Notably, in signing the new California protections, Newsom blasted red-state laws that “demonize the transgender community.” In contrast, he said, “In California, we believe in equality and acceptance.”
Here again, Newsom deliberately elevated a profound blue-red divide on fundamental values. Something similar has happened on abortion, with states such as Connecticut adopting laws creating a “refuge” against GOP efforts to criminalize abortion across state lines.
All of this might reflect profound trends in our politics. Political scientist Jacob Grumbach, author of a new book documenting how state parties are getting transformed by national debates, sees two at work.
The first is that red states have grown highly innovative in using state-level power to advance a culturally reactionary agenda, which they are doing almost in concert, as part of a national movement.

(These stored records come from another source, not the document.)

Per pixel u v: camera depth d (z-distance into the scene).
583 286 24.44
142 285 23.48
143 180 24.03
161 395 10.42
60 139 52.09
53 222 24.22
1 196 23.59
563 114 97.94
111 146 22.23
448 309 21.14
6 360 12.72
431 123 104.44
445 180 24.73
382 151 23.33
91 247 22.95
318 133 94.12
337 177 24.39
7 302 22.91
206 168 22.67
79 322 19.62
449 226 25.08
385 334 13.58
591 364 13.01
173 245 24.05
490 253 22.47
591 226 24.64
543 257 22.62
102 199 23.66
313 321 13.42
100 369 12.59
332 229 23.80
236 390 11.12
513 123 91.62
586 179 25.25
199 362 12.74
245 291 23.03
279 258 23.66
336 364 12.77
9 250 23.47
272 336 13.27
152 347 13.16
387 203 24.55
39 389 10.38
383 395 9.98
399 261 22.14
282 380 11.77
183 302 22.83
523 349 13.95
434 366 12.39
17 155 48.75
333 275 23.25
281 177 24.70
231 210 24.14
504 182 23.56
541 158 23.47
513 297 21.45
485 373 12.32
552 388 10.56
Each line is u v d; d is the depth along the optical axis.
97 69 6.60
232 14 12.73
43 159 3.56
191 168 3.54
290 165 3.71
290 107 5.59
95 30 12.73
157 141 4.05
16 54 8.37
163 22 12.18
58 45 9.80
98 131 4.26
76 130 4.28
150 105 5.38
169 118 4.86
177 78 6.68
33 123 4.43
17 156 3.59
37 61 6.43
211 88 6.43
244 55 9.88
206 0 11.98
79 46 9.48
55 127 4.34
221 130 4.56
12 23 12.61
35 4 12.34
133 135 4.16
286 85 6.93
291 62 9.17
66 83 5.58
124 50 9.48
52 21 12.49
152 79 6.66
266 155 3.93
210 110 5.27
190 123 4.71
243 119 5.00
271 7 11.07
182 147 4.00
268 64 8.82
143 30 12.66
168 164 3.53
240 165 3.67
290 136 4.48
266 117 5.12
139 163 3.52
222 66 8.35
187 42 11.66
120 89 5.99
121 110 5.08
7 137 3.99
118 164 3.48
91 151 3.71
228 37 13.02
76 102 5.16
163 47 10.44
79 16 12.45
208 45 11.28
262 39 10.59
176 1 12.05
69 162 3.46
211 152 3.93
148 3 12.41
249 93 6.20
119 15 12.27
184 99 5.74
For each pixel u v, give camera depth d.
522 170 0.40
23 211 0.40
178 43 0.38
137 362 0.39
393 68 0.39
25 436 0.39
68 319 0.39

The second is that, as U.S. politics nationalizes, blue and red states are diverging even more dramatically. This boosts the incentives for blue-state actors to get with the program: They, too, can innovate at the state level in ways that dramatize an alternative social and cultural vision of the country’s future.
“In an era of highly nationalized politics, there are new incentives for governors to play into these national battles,” Grumbach told me. “We will see more state-level Democrats highlighting their role in this national tug-of-war over the direction of the country.”
In this regard, Grumbach said, “Newsom is a model.” So his trolling of DeSantis may well prefigure a lot more to come.